É preciso ter estruturas de saúde adequadas, robustas e que funcionem realmente mas, antes é preciso repensar a organização social e equilibrar as várias circunstâncias que zelam pela saúde humana.
E para chatice de muitos, isso não vai ocorrer com rezas e milagres, vai dar trabalho e vai exigir a participação da maioria, que deve aportar soluções, apoiar os que liderarem essas mudanças e principalmente exigir o respeito pela sua condição humana em todas as vertentes da sua vida social (e falo, por exemplo, de não deixar que seja o patrão a decidir a que horas é que vai à casa de banho, se pode ou não beber água durante o período de trabalho, etc…)

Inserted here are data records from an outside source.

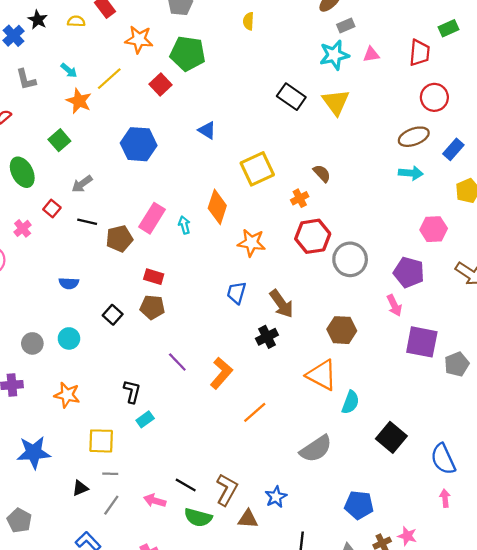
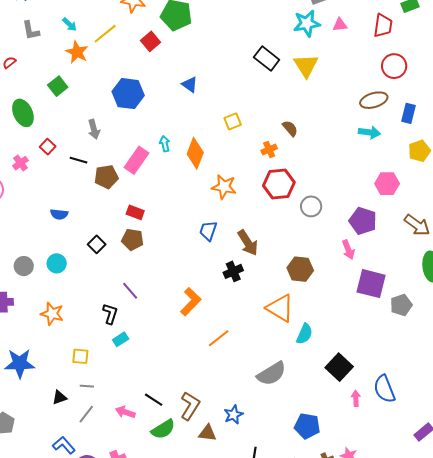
blue rectangle: (453, 149) -> (408, 113), turned -30
yellow square: (257, 169) -> (233, 121), size x0.6
gray arrow: (82, 184) -> (94, 129), moved, turned -72
cyan arrow: (184, 225) -> (165, 144), moved
gray circle: (350, 259) -> (311, 206), size x0.7
purple line: (177, 362) -> (130, 291), moved
yellow square: (101, 441) -> (80, 356), size x0.7
pink arrow: (445, 498) -> (356, 398), moved
green semicircle: (198, 517) -> (163, 429), turned -50

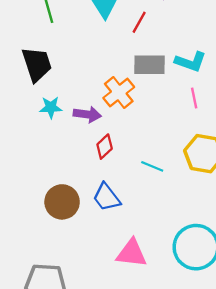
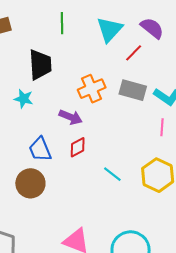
orange cross: (119, 93) -> (92, 89), moved
cyan star: (51, 107) -> (24, 99), moved
blue trapezoid: (106, 197) -> (40, 149), moved

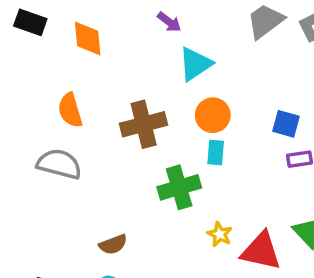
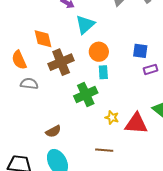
orange diamond: (88, 39) -> (43, 39), moved
gray semicircle: (59, 164) -> (29, 84), moved, size x0.7

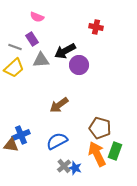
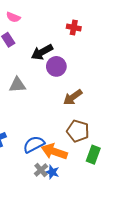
gray triangle: (41, 60) -> (17, 85), moved
brown arrow: (59, 105) -> (73, 97), moved
orange arrow: (97, 154) -> (54, 152), moved, turned -45

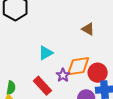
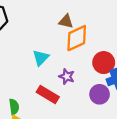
brown triangle: (88, 29) -> (66, 21), moved
orange diamond: (78, 66) -> (77, 38), moved

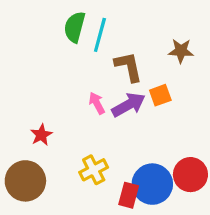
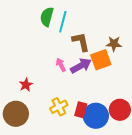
brown star: (181, 51) -> (114, 44), moved
orange square: (160, 95) -> (101, 60), size x1.5
red rectangle: (129, 195) -> (81, 110), moved

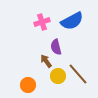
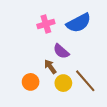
purple semicircle: (56, 47) -> (61, 51), turned -35
orange circle: (28, 85) -> (31, 82), moved

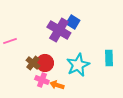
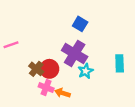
purple cross: (59, 30) -> (75, 54), moved
cyan star: (78, 65) -> (86, 71), size x0.6

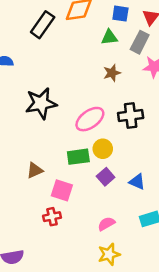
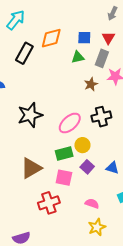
brown star: (112, 73) -> (91, 84), moved
brown triangle: (35, 170) -> (31, 168), size x1.6
pink square: (62, 190) -> (64, 178), moved
red cross: (52, 217) -> (49, 203), size x1.5
pink semicircle: (106, 224) -> (92, 204), turned 56

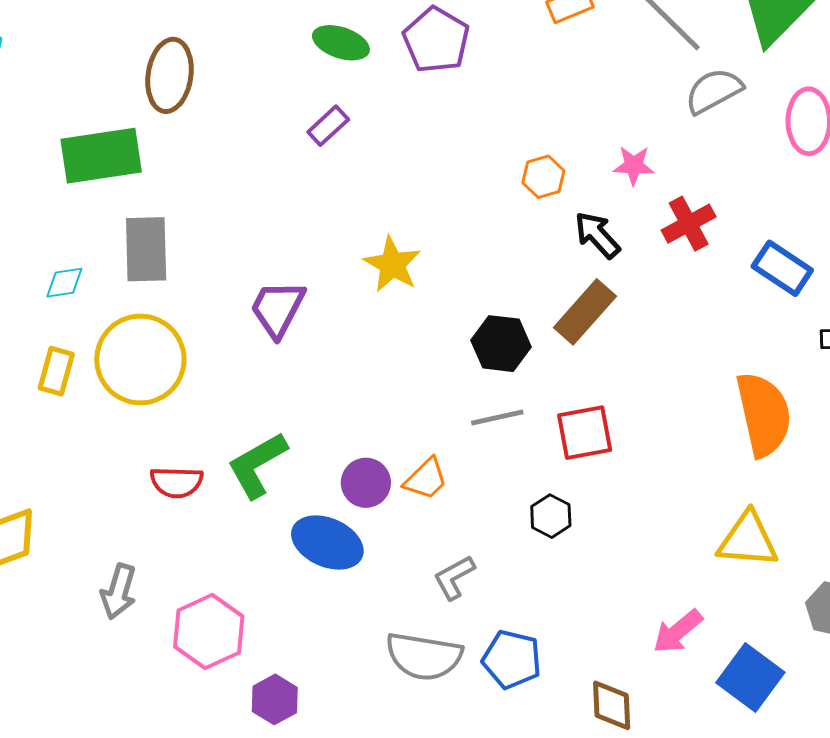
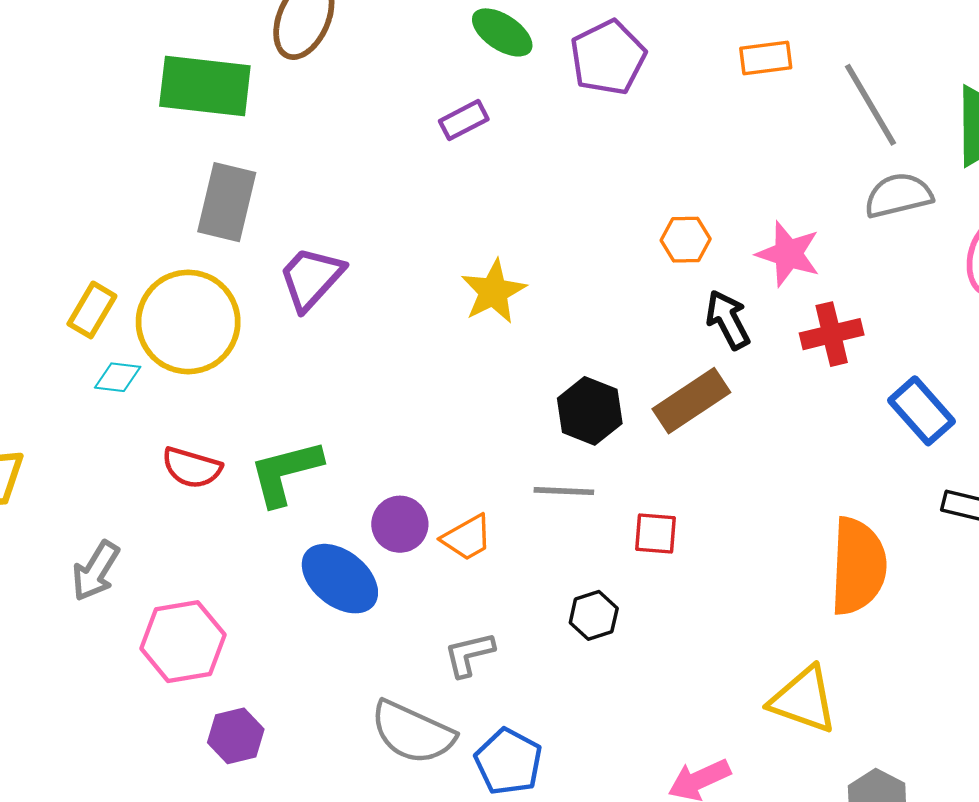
pink star: (634, 165) -> (788, 254), size x1.4
cyan diamond: (64, 283) -> (118, 377), moved
purple trapezoid: (278, 309) -> (311, 278), moved
red square: (585, 433) -> (655, 534), size x0.7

Pequenos gestos, repetidos por muitos, levam a grandes mudanças. A boa notícia é que existe muita gente a mobilizar-se, a má é que ainda não é suficiente por causa da falta de informação que leva ao síndrome do “sou agradecido por qualquer porcaria que me derem!”.
Procurem informar-se, cruzem informação, não leiam sempre os mesmos jornais, não vejam sempre o mesmo canal informativo e vão ver o mundo novo cheio de oportunidades de mudança que se pode abrir.

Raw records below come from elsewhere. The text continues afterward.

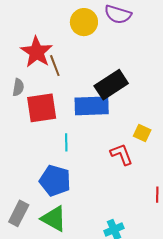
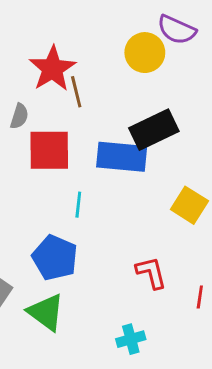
yellow circle: (84, 22) -> (145, 53), moved
yellow square: (142, 133) -> (189, 205), size x1.4
red L-shape: (122, 154) -> (151, 273), moved

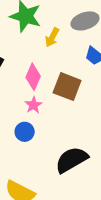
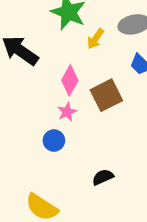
brown square: (67, 87) -> (106, 95), turned 36
black semicircle: (72, 160) -> (103, 177), size x0.6

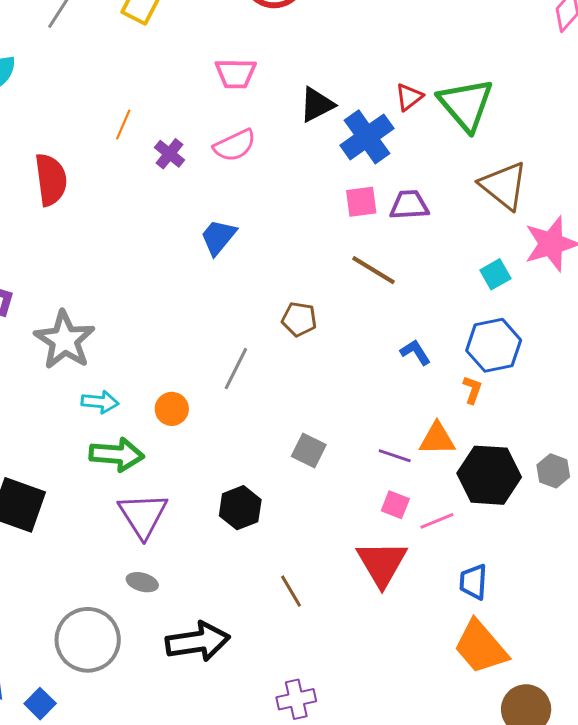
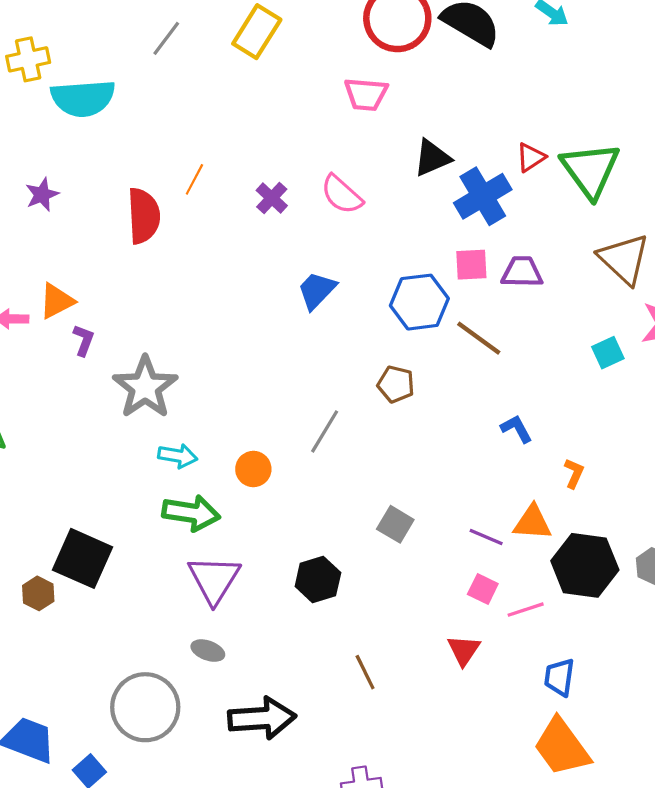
pink trapezoid: (236, 73) -> (366, 94), moved
orange line: (123, 125) -> (194, 179), moved
pink semicircle: (235, 145) -> (342, 195), turned 63
blue hexagon: (494, 345) -> (419, 302), moved
red triangle: (382, 563) -> (464, 650), size x0.6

A todos os que agora se encontram numa sala de espera, sem saber como é que vão aguentar o corpo em pé sem se deitarem no piso (aconteceu-me tantas vezes) eu desejo-vos as rápidas melhoras. Aos que os acompanham, eu peço que façam valer os seus direitos, de forma educada e assertiva.
Fiquem bem! Dependemos da acção de cada um, para que todos possam melhorar!